Credible Messengers

How to steer hard-to-reach young people away from crime

For many years, André Platteel, together with the Biography Foundation, has been committed to helping young people who are at risk of slipping into serious crime. To punish and imprison them? He doesn’t believe in it. Since the start of the project, sixty young people have been trained to reach out to such young people, many of whom, often elude social workers. What matters: some of these sixty, have a criminal past themselves.

Platteel was raised in a poor neighbourhood where violence was common. His uncles where not exactly saints. He witnessed the devastating effect this had on his cousins. ‘From an early age, kids in that kind of situation believe they are worthless. They do everything they can to ensure their survival. They become disappointed and hardened. Drift off course when there is no one to support them. And are eventually seen only as a problem.’

Kaoutar

Finally, I know I deserve to be here

‘When I was sentenced to a year in prison, I felt the ground swallow me up. I thought: that’s it. Every day I was locked up in this silence, alone with my own thoughts. I wondered: why do I keep making the wrong choices – theft, burglary and drug smuggling?
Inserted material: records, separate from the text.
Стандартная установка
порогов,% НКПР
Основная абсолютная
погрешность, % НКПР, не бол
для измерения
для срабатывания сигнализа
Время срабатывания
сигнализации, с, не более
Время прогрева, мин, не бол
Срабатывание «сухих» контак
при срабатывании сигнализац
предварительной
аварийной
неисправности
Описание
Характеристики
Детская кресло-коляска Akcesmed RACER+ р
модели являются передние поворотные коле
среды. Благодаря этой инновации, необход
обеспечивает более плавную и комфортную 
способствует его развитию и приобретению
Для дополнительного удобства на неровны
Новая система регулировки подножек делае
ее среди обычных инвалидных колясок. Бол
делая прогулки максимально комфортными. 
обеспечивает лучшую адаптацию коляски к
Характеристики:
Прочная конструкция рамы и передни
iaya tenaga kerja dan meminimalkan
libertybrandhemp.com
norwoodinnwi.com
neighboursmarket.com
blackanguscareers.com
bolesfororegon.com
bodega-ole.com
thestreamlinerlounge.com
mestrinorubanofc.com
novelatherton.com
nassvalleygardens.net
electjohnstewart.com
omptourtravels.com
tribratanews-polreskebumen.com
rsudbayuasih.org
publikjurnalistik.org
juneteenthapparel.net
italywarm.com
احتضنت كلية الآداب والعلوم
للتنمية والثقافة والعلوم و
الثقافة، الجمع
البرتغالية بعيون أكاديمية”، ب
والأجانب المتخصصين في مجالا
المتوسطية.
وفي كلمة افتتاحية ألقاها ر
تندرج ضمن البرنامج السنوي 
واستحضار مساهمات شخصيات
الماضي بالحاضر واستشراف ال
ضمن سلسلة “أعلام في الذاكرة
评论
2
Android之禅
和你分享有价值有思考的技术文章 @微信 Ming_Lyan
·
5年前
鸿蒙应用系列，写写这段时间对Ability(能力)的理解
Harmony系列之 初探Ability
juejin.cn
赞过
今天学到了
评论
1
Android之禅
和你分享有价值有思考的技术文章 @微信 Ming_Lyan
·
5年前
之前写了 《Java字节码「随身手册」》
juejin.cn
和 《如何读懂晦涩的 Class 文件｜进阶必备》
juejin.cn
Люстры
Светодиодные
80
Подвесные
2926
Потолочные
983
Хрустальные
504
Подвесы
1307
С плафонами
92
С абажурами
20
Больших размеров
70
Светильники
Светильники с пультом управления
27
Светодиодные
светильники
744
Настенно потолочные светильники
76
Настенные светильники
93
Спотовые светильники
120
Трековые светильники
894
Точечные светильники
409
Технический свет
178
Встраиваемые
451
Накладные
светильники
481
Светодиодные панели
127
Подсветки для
I saw myself leaving home as a 14-year-old girl again, never to return. I could feel the punishments and beatings from those days. And I could hear my mother screaming: “You should never have been born. You’re a disgrace and a failure!” Then suddenly I realised that these words accompanied me everywhere I went. I behaved as though I wasn’t worthy of living, that I had no right to exist. Suddenly, I became highly aware of my own thoughts and potential.
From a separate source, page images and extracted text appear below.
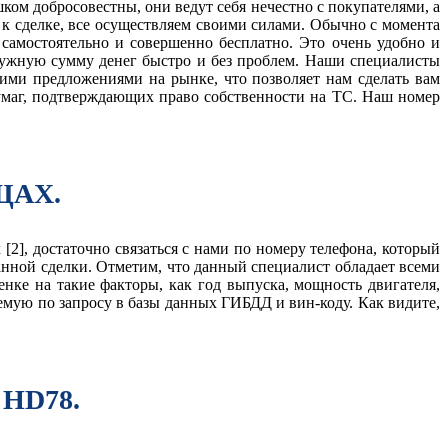
ом добросовестны, они ведут себя нечестно с покупателями, а
к сделке, все осуществляем своими силами. Обычно с момента
 самостоятельно и совершенно бесплатно. Это очень удобно и
нужную сумму денег быстро и без проблем. Наши специалисты
ими предложениями на рынке, что позволяет нам сделать вам
бумаг, подтверждающих право собственности на ТС. Наш номер
ЩАХ.
[2], достаточно связаться с нами по номеру телефона, который
анной сделки. Отметим, что данный специалист обладает всеми
нке на такие факторы, как год выпуска, мощность двигателя,
мую по запросу в базы данных ГИБДД и вин-коду. Как видите,
HD78.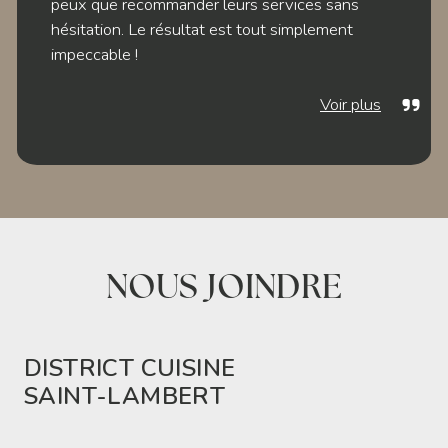
peux que recommander leurs services sans
hésitation. Le résultat est tout simplement
impeccable !
Voir plus
NOUS JOINDRE
DISTRICT CUISINE
SAINT-LAMBERT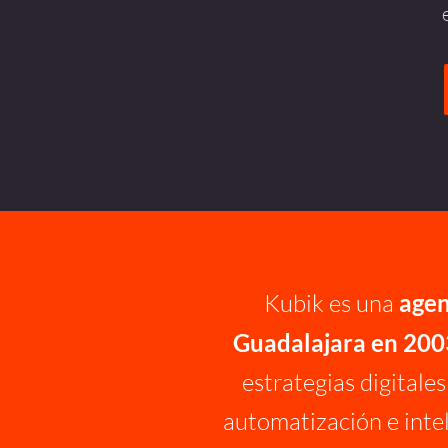
Kubik es una
agen
Guadalajara en 200
estrategias digitale
automatización e inte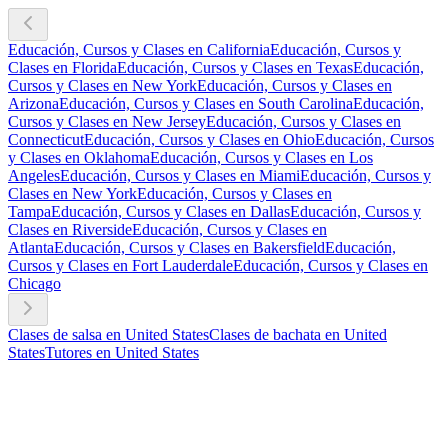
Educación, Cursos y Clases en California
Educación, Cursos y
Clases en Florida
Educación, Cursos y Clases en Texas
Educación,
Cursos y Clases en New York
Educación, Cursos y Clases en
Arizona
Educación, Cursos y Clases en South Carolina
Educación,
Cursos y Clases en New Jersey
Educación, Cursos y Clases en
Connecticut
Educación, Cursos y Clases en Ohio
Educación, Cursos
y Clases en Oklahoma
Educación, Cursos y Clases en Los
Angeles
Educación, Cursos y Clases en Miami
Educación, Cursos y
Clases en New York
Educación, Cursos y Clases en
Tampa
Educación, Cursos y Clases en Dallas
Educación, Cursos y
Clases en Riverside
Educación, Cursos y Clases en
Atlanta
Educación, Cursos y Clases en Bakersfield
Educación,
Cursos y Clases en Fort Lauderdale
Educación, Cursos y Clases en
Chicago
Clases de salsa en United States
Clases de bachata en United
States
Tutores en United States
Today, I am to others, the person I myself so desperately needed in the past. As a credible messenger, I inspire young people to not go astray. And I know the things they are going through, because of the shit I have been through myself. Being able to help them, is the most rewarding part. This is what gives me a sense of gratitude and pride. I have managed to find the purpose of my existence.’

Street language

It is difficult for mainstream youth work to reach this group. However, there are people who do succeed, observes Platteel. ‘For example, people who themselves were once involved in crime, but who have managed to overcome their situation. They are the very people who realise when someone in the neighbourhood is at risk of slipping into crime. Often, they know the family, they speak the language of the streets and will take such a young person under their wing.’ Platteel commissioned research into what made the difference. ‘This revealed all sorts of characteristics that the youth work system is unable to meet. For example, being available at all times. And establishing yourself as a brother or a father.’

A dead-end

Armed with these insights, Platteel developed a training course for people who have experienced this themselves and therefore have the credibility to protect other youths from a dead-end path. These so-called Credible Messengers learn to recognise destructive patterns of behaviour in young people and what could trigger them. As well as how to build a trusting relationship with them when profound disappointments have damaged their lives. How to apply the knowledge gained through formal and informal networks in the neighbourhood, to engage with and support these young people. As well as how to identify their talents and bring them to fruition.

Sixty trained people

Since then, sixty Credible Messengers have been trained. Together they form the Adamas network. They work closely together with Actiecentrum Veiligheid en Zorg (Action Centre for Security and Care, (AcVZ) of the City of Amsterdam. The Adamas network is often consulted by juvenile institutions and forensic organisations. As well as anxious relatives and schools where firearms possession and violence occur.

Unprecedented difference

Every day, Platteel witnesses the benefits that stability, security and confidence have for young people’s lives. This is where the ‘home base’ with its sports, cooking and music studios plays an important role. ‘We acquire a lot of information about their environment and about what is happening in their lives by doing creative work with them. Yesterday, for example, I heard one boy come up with a rap about how the streets keep him trapped. Heartbreaking! This was a cry for help that would otherwise remain unheard. I asked him: if you added a verse to it about where you’ll be in five years, what would it say? That small move can make an unprecedented difference.’